Женщина в ситцевом халате приложила грязный платок к губам, хотя наверняка уже слышала эту историю. Другая посмотрела прямо в объектив. Она смотрела на Наташу глазами жертвы, которой уже нечего хотеть, нечего бояться, не во что верить и некого просить. Если снова начнется обстрел, она не спеша ляжет на пол вместе с другими, не станет искать шкафа, в котором можно укрыться от смерти, и тихонько умрет, жалобами никого не беспокоя и выполняя свою жертвенную роль, с которой уже смирилась, потому что лимит страха за эти дни был весь израсходован. В день захвата – шестнадцатого июня – боевики сгоняли в больницу всех жителей ближайших домов, прохожих, продавцов и покупателей с соседнего рынка. Эта женщина, смотрящая теперь в объектив, была торговкой. Ее жизнь не имеет значения даже для войны, и хорошего кадра не стоит. Ее забудут не сегодня – ее забыли уже вчера, потому что таких, как она – людей-невидимок – много, потому что жизнь их столь тиха и незаметна, что кажется, будто их нет. Но Наташа все равно зафиксирует ее жертвенность на пленке и продаст за хорошие деньги. Хорошие кадры – хорошие деньги. Вот так. И не надо морали.

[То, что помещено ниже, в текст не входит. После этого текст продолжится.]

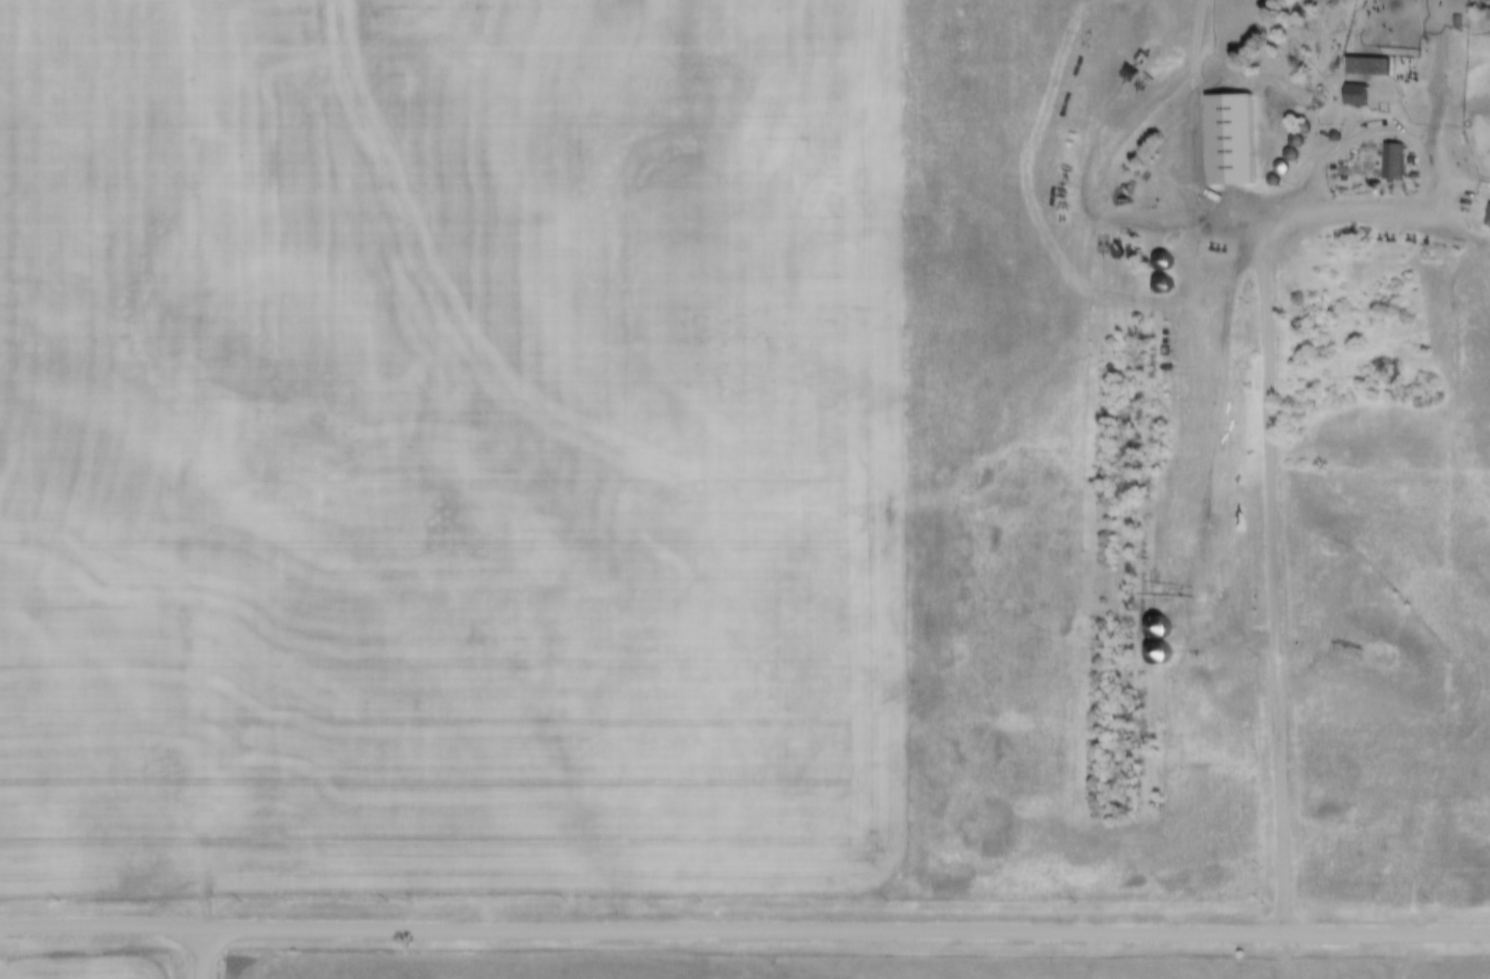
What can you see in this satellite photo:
building: (1488, 17)
building: (1367, 67)
building: (1355, 95)
building: (1230, 139)
building: (1393, 162)
building: (1488, 218)
building: (1164, 260)
building: (1164, 284)
road: (1270, 368)
road: (101, 926)
road: (846, 932)
road: (201, 955)

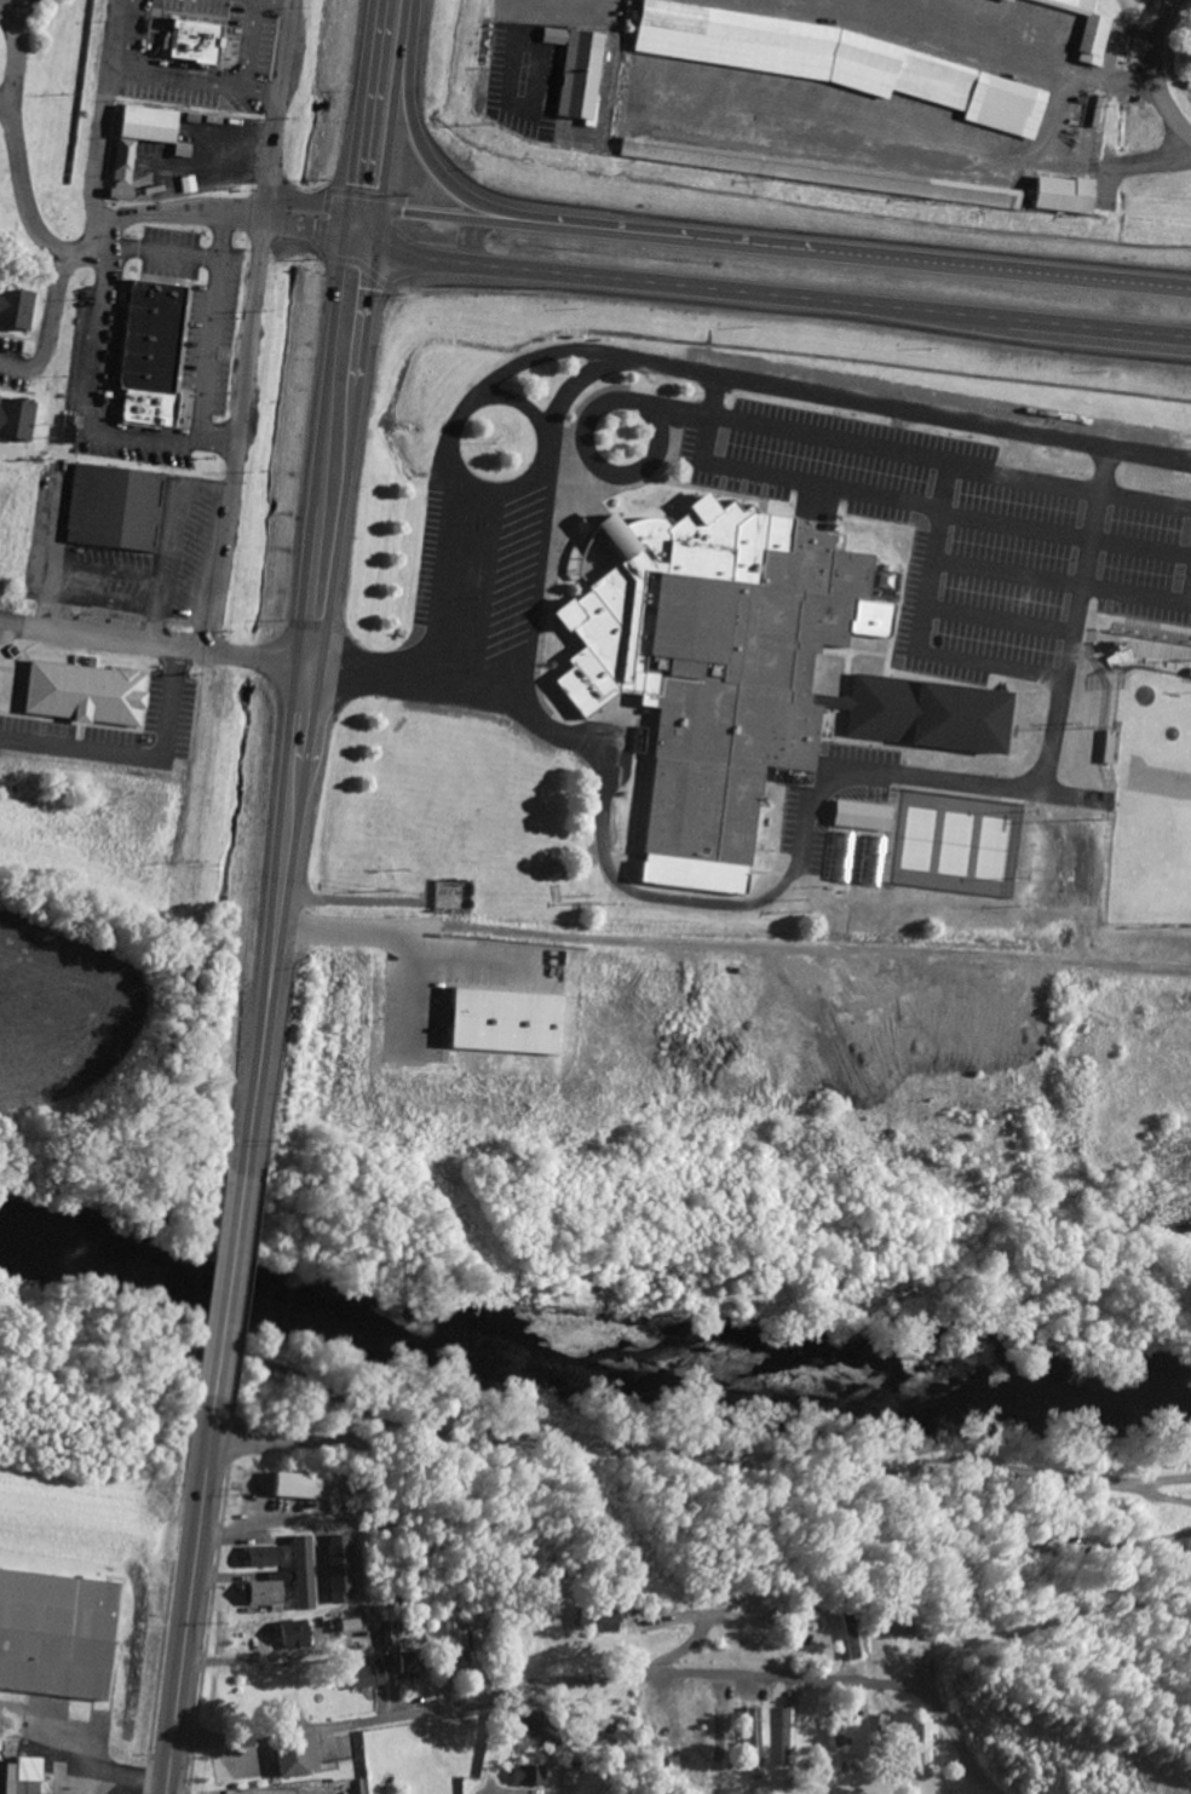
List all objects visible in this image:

Наташа поднялась на третий этаж и поскользнулась на чьем-то мозге. Она несколько раз шаркнула ногой по полу, чтобы очистить подошву. Отошла в сторону, прицелилась взглядом и увидела композицию – мозги, а рядом ботинок. Мозги – жидкой кучкой, ботинок – черный на шнуровке. Это – не мозг, вытекший из чьей-то пробитой головы, и не ботинок, слетевший с чьей-то оторванной ноги. Это – составные части композиции, без прошлого и принадлежности, без смысла и причин. Наташа взялась за корпус «Никона», поднесла его к лицу, посмотрела в окошко видоискателя, но нажать на кнопку не смогла. Плевать ей на мораль, просто не смогла.
Она пошла дальше по коридору. Кроссовки чавкали по липкой крови.
– Снимите потолок. – К ней подошла женщина в когда-то белом халате.
Наташа подняла голову – потолок был заляпан мясом. Такое она уже видела в общаге, когда соседка готовила для мужа отбивные. Наташа перевела взгляд на женщину – та давно не спала, зашивала, перевязывала и израсходовала все эмоции. Их заменила усталость.
– Они стреляли из БТРов, – сказала она, и ее голос разошелся трещинами. – Они стреляли в окна. Снаряды пробивали стены, попадали в коридор. А в коридоре были люди, понимаете? – Она подняла сухой палец, и Наташе показалось, что кожа на нем сейчас тоже пойдет трещинами. – Людей разрывало на куски... Снимите это! Вы слышите? Снимите!
Разувшись, чтобы не прилипать обувью к полу, заложницы отмыли его на первых двух этажах, еще не придя в себя после штурма. До третьего не добрались – не хватило воды и сил. Когда плен будет закончен, а заложники понимали, что когда-нибудь он будет закончен, неважно с каким исходом для них, все свидетельства их заточения и попыток освобождения будут смыты со стен, пола и потолка. Уже завтра они будут стерты из памяти других, их будут помнить только сами заложники – в мельчайших деталях, в цвете и до конца жизни. И чтобы смерть была ненапрасной, они хотели сохранить все детали на пленке. Они хотели снять слепок со смерти и со своих страданий. Хотели иметь доказательства, чтобы когда-нибудь другие поверили – безо всякого преувеличения с ними произошло то, во что поверить невозможно. И поэтому на каждом этаже, в каждой палате они просили Наташу: «Снимите это!»
– Вы слышите?! Снимите!
– Да не могу я это снять, – устало говорила она.
Это трудно снять. Это невозможно снять. С какого ракурса ни возьми, это – плохие кадры. Это – лужи крови на полу. Это – куски мяса на стенах. Можно быть превосходным фотографом, можно быть мастером своего дела, но нет тут композиции. Нет наводящих на смысл и говорящих деталей. Такую лужу можно разлить на скотоводческой бойне, и ни один штрих на стенах не намекнет на то, что тут были люди, что ребенок не родился, что мозг вытек, а кто-то потерял ботинок вместе с ногой. Такой фотографии не обойтись без подписи под ней – долгих слов, подробно в десяток строк рассказывающих про Буденновск, про штурм, про жизнь и про смерть. А она не была мастером слова. Она не признавала фотографий, требующих словесных объяснений. Нет в этом таланта, нет истории, и снимать это она не будет. Мораль тут ни при чем.